Sexual predation is not a new phenomenon. It is as old as mankind. Now, however, there are more opportunities for the predators because children actually don't have the degree of protection they used to have. On paper they do, but physically/visually.................

This is partly due to the fragmented nature of our society/communities, partly to the toothless nature of our laws, and partly to the fact that those who would have gone out of their way to 'look after' them are now too fearful to get involved.

Far from protecting children, these things conspire to make them even more vulnerable.

I was asked to undergo a 'police check' so that I could be called upon to help our local primary school (which my elder son attends)........the usual things like transport assistance on trips, gardening, sports, and so on.........but I declined. The school secretary couldn't get her head round why I wouldn't want to help the school. I explained that I would love to help the school and felt that I had much to offer, but I had no intentions of working with other peoples' children as I had no desire to put myself in a vulnerable position. There are others like me in our community. By taking myself out of one vulnerable position I have put myself into another.

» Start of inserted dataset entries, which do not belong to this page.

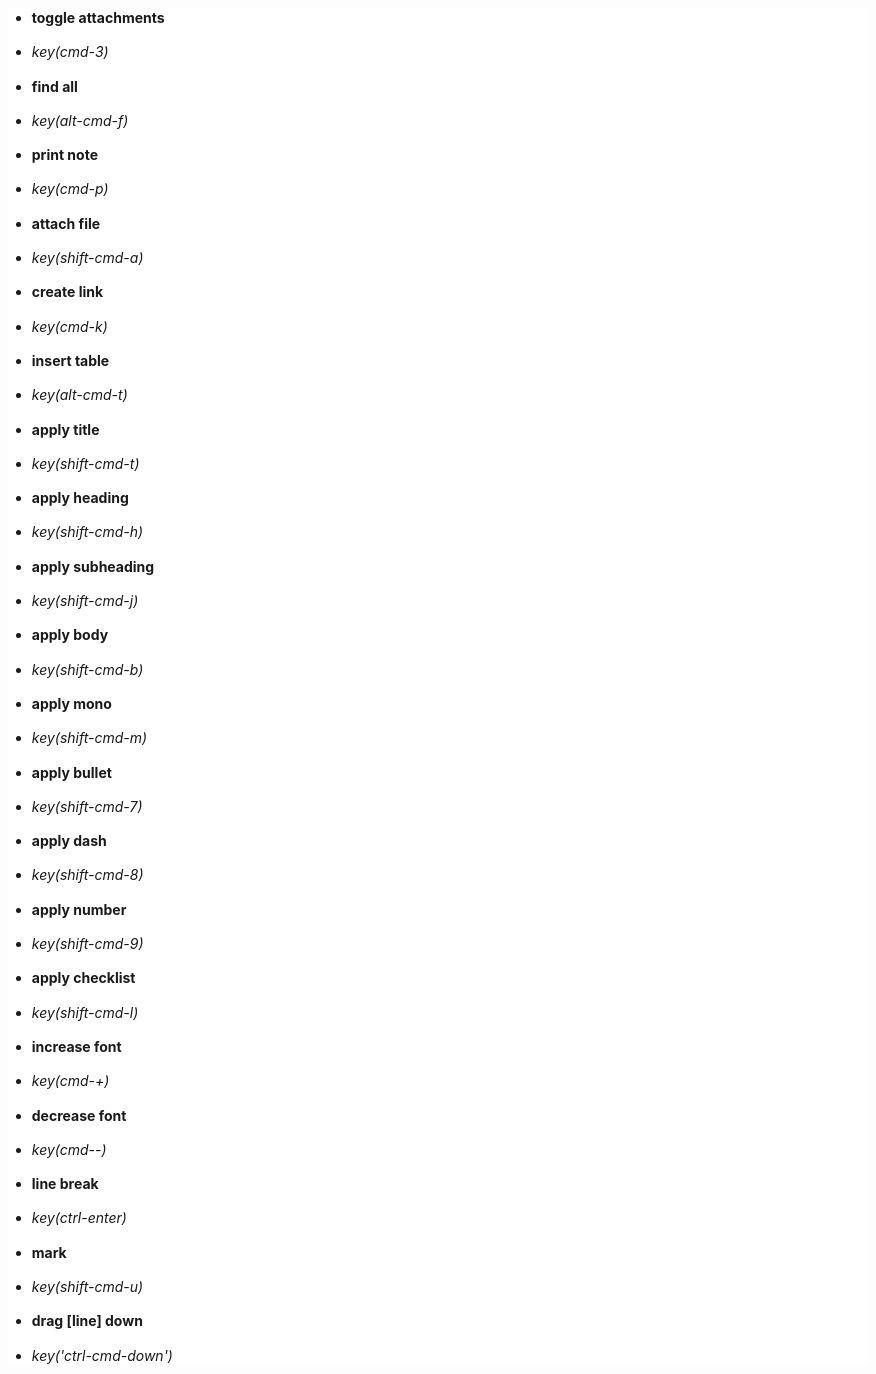  - **toggle attachments**
- *key(cmd-3)*

 - **find all**
- *key(alt-cmd-f)*

 - **print note**
- *key(cmd-p)*

 - **attach file**
- *key(shift-cmd-a)*

 - **create link**
- *key(cmd-k)*

 - **insert table**
- *key(alt-cmd-t)*

 - **apply title**
- *key(shift-cmd-t)*

 - **apply heading**
- *key(shift-cmd-h)*

 - **apply subheading**
- *key(shift-cmd-j)*

 - **apply body**
- *key(shift-cmd-b)*

 - **apply mono**
- *key(shift-cmd-m)*

 - **apply bullet**
- *key(shift-cmd-7)*

 - **apply dash**
- *key(shift-cmd-8)*

 - **apply number**
- *key(shift-cmd-9)*

 - **apply checklist**
- *key(shift-cmd-l)*

 - **increase font**
- *key(cmd-+)*

 - **decrease font**
- *key(cmd--)*

 - **line break**
- *key(ctrl-enter)*

 - **mark**
- *key(shift-cmd-u)*

 - **drag [line] down**
- *key('ctrl-cmd-down')*
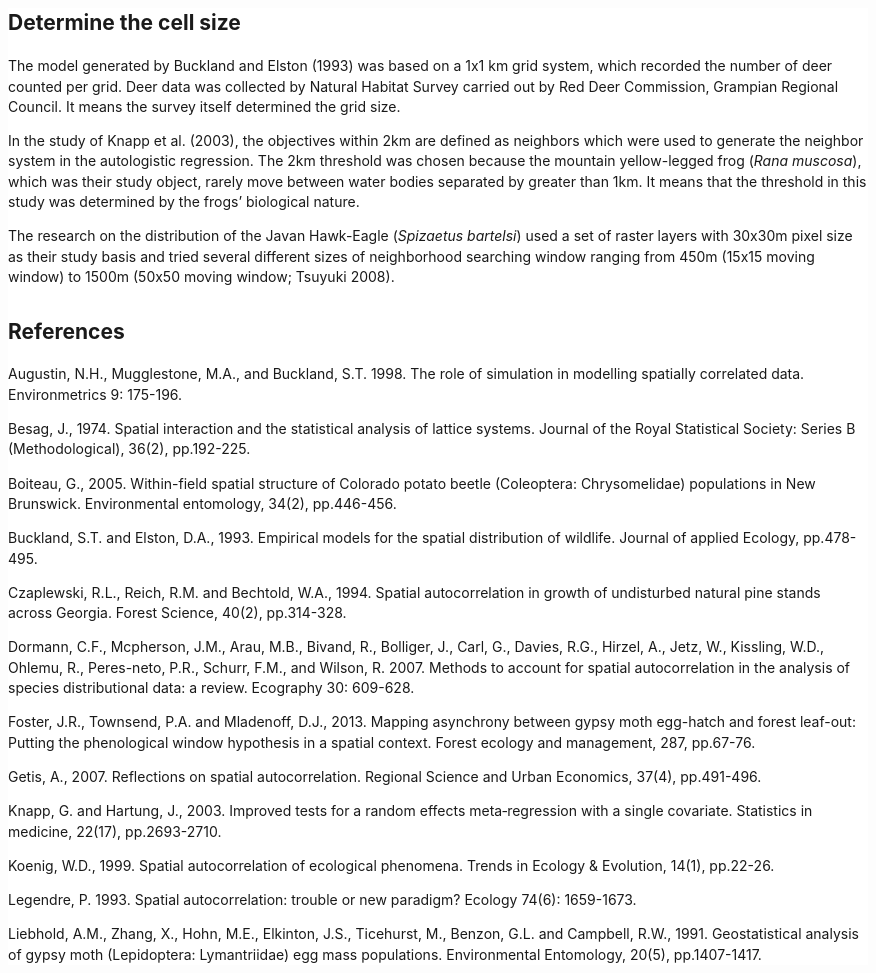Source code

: ## Determine the cell size
The model generated by Buckland and Elston (1993) was based on a 1x1 km grid system, which recorded the number of deer counted per grid. Deer data was collected by Natural Habitat Survey carried out by Red Deer Commission, Grampian Regional Council. It means the survey itself determined the grid size.

In the study of Knapp et al. (2003), the objectives within 2km are defined as neighbors which were used to generate the neighbor system in the autologistic regression. The 2km threshold was chosen because the mountain yellow-legged frog (*Rana muscosa*), which was their study object, rarely move between water bodies separated by greater than 1km. It means that the threshold in this study was determined by the frogs’ biological nature. 

The research on the distribution of the Javan Hawk-Eagle (*Spizaetus bartelsi*) used a set of raster layers with 30x30m pixel size as their study basis and tried several different sizes of neighborhood searching window ranging from 450m (15x15 moving window) to 1500m (50x50 moving window; Tsuyuki 2008). 

## References
Augustin, N.H., Mugglestone, M.A., and Buckland, S.T. 1998. The role of simulation in modelling spatially correlated data. Environmetrics 9: 175-196.

Besag, J., 1974. Spatial interaction and the statistical analysis of lattice systems. Journal of the Royal Statistical Society: Series B (Methodological), 36(2), pp.192-225.

Boiteau, G., 2005. Within-field spatial structure of Colorado potato beetle (Coleoptera: Chrysomelidae) populations in New Brunswick. Environmental entomology, 34(2), pp.446-456.

Buckland, S.T. and Elston, D.A., 1993. Empirical models for the spatial distribution of wildlife. Journal of applied Ecology, pp.478-495.

Czaplewski, R.L., Reich, R.M. and Bechtold, W.A., 1994. Spatial autocorrelation in growth of undisturbed natural pine stands across Georgia. Forest Science, 40(2), pp.314-328.

Dormann, C.F., Mcpherson, J.M., Arau, M.B., Bivand, R., Bolliger, J., Carl, G., Davies, R.G., Hirzel, A., Jetz, W., Kissling, W.D., Ohlemu, R., Peres-neto, P.R., Schurr, F.M., and Wilson, R. 2007. Methods to account for spatial autocorrelation in the analysis of species distributional data: a review. Ecography 30: 609-628.

Foster, J.R., Townsend, P.A. and Mladenoff, D.J., 2013. Mapping asynchrony between gypsy moth egg-hatch and forest leaf-out: Putting the phenological window hypothesis in a spatial context. Forest ecology and management, 287, pp.67-76.

Getis, A., 2007. Reflections on spatial autocorrelation. Regional Science and Urban Economics, 37(4), pp.491-496.

Knapp, G. and Hartung, J., 2003. Improved tests for a random effects meta‐regression with a single covariate. Statistics in medicine, 22(17), pp.2693-2710.

Koenig, W.D., 1999. Spatial autocorrelation of ecological phenomena. Trends in Ecology & Evolution, 14(1), pp.22-26.

Legendre, P. 1993. Spatial autocorrelation: trouble or new paradigm? Ecology 74(6): 1659-1673.

Liebhold, A.M., Zhang, X., Hohn, M.E., Elkinton, J.S., Ticehurst, M., Benzon, G.L. and Campbell, R.W., 1991. Geostatistical analysis of gypsy moth (Lepidoptera: Lymantriidae) egg mass populations. Environmental Entomology, 20(5), pp.1407-1417.
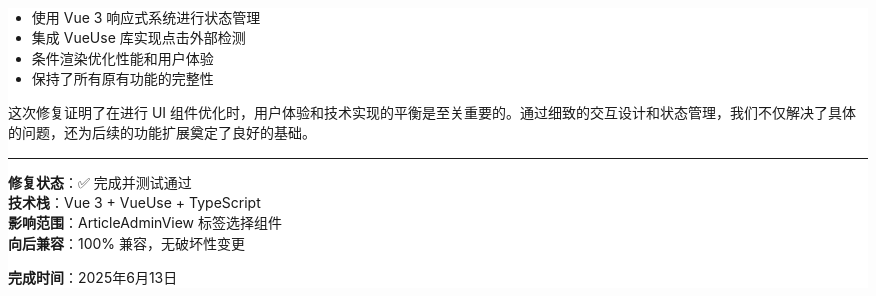 - 使用 Vue 3 响应式系统进行状态管理
- 集成 VueUse 库实现点击外部检测
- 条件渲染优化性能和用户体验
- 保持了所有原有功能的完整性

这次修复证明了在进行 UI 组件优化时，用户体验和技术实现的平衡是至关重要的。通过细致的交互设计和状态管理，我们不仅解决了具体的问题，还为后续的功能扩展奠定了良好的基础。

---

**修复状态**：✅ 完成并测试通过  
**技术栈**：Vue 3 + VueUse + TypeScript  
**影响范围**：ArticleAdminView 标签选择组件  
**向后兼容**：100% 兼容，无破坏性变更  

**完成时间**：2025年6月13日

That is one of the sad aspects of this whole problem............fewer people getting involved means less likelihood of a cohesive community, which means the children are the losers once again.

Misappropriation of Human Rights law, insufficient punishment for offenders, alcohol/drug abuse, poverty, lack of communication, mistrust of the authorities, lack of backbone in government, incompetence of child protection bodies, and fear all conspire to create a favourable world for the predators.

What we need is punishment which suits the crime. The perpetrators of sexual atrocities against children should be locked up for the rest of their lives and fed bread and water.

Wally
12th Sep 2009, 08:07 AM
I wish I had Aengus and Old woman's way with words!

I think you Aengus, and my OH feel the same way.

Paedophiles are manipulative and clever, we had one in our tiny village, he was like the pied piper. They occur everywhere and will slither around any legislation.

classic_astra
12th Sep 2009, 08:11 AM
In a way being a paedophile is no different, and thus in this way no less acceptable, than being gay as it is simply an alternative sexuality.
x

i cant believe wat ive just read!!

classic_astra
12th Sep 2009, 08:15 AM
My goodness. I cannot believe I have just read this. I actually cried after reading what you said.

I HAD TYPED A REPLY BUT HAVE DECIDED TO TAKE IT OUT. I'm not getting into this discussion. There's just one thing I want to say...

Puzzles it's the children who are the victim's. NOT the abusers/paedophiles. Im sorry and I don't mean to single you out, but I am absolutely disgusted with what you said. You would be wise to remember that it's the CHILDREN WHO ARE THE VICTIMS :(

i second this, how can you feel sorry for child abusers!?! as a victim of child abuse myself, and from a livery yard, its a senstive subject but im sure most of us can agree that all proven child abusers SHOULD rot in jail. end of.